Following the deadly blackouts in February that left millions of people without electricity and heat for days in subfreezing temperatures, Texas’ power grid manager was fired on Wednesday amid mounting demands for his removal.
Bill Magness, the CEO of the Electric Reliability Council of Texas, is the second high-ranking official to resign in the aftermath of one of the worst blackouts in American history. On Monday, the state’s top utilities regulator resigned.
In a meeting Wednesday night, ERCOT’s board of directors sent Magness a two-month notice of termination. The switch came while the House Oversight Committee was investigating the grid operator.
“During this transition period, Bill will continue to serve as President and CEO and work with state leaders and regulators on potential reforms to ERCOT,” the organization said in a statement.
Magness, who earned more than $876,000 in salary and other benefits in 2019, was the focus of much of the outcry over the blackouts, which started on Feb. 15 when a winter storm dropped temperatures to single digits across Texas, triggering a surge in demand for electricity to heat homes. As the system began to fail, grid operators unplugged more than 4 million customers, which Magness said was important to avoid a more catastrophic outage that could have lasted months.
However, millions of residents were without electricity for days, and the extended outages soon developed into a horrific tragedy, with people trying to stay warm dying of carbon monoxide poisoning and others freezing to death. More than 40 people have died in Texas as a result of the storm and the subsequent blackouts, but the full toll will not be known for months.
Last week, lawmakers investigating the outages slammed Magness for his treatment of the storm at the Texas Capitol.
Magness testified for hours, defending conduct he said kept the grid that serves the majority of Texas’ 30 million people intact.
“It worked from keeping us (from) going into a blackout that we’d still be in today, that’s why we did it,” Magness said last Thursday. “Now it didn’t work for people’s lives, but it worked to preserve the integrity of the system.”
Gov. Greg Abbott, a Republican, has accused ERCOT of misleading the state about the grid’s readiness, blaming the outages almost entirely on the grid operators. The state’s Public Utility Commission, which oversees ERCOT and is led by Abbott appointees, has not shared his outrage.

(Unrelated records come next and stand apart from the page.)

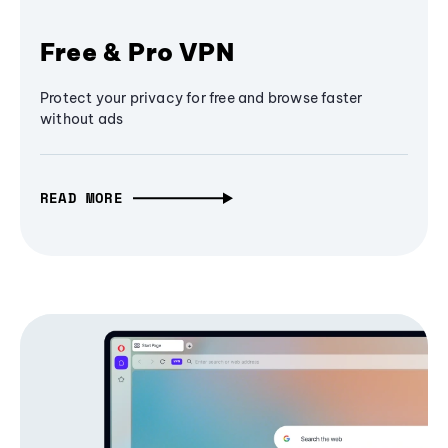
Free & Pro VPN
Protect your privacy for free and browse faster
without ads
READ MORE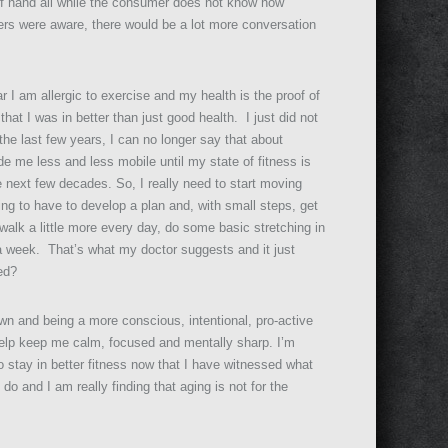
t of hand all while the consumer does not know how
ers were aware, there would be a lot more conversation
r I am allergic to exercise and my health is the proof of
hat I was in better than just good health. I just did not
 the last few years, I can no longer say that about
de me less and less mobile until my state of fitness is
e next few decades. So, I really need to start moving
ing to have to develop a plan and, with small steps, get
 walk a little more every day, do some basic stretching in
a week. That’s what my doctor suggests and it just
ed?
own and being a more conscious, intentional, pro-active
l help keep me calm, focused and mentally sharp. I’m
 to stay in better fitness now that I have witnessed what
 and I am really finding that aging is not for the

However, the commission has been increasingly chastised. DeAnn Walker, the chairwoman of the board, resigned after two lengthy appearances before lawmakers in the aftermath of the blackouts, but she said others should take responsibility for the outages as well.
In the aftermath of the blackouts, at least six ERCOT board members have resigned. Many of them lived out of state, which only added to the outrage directed at ERCOT as the crisis progressed.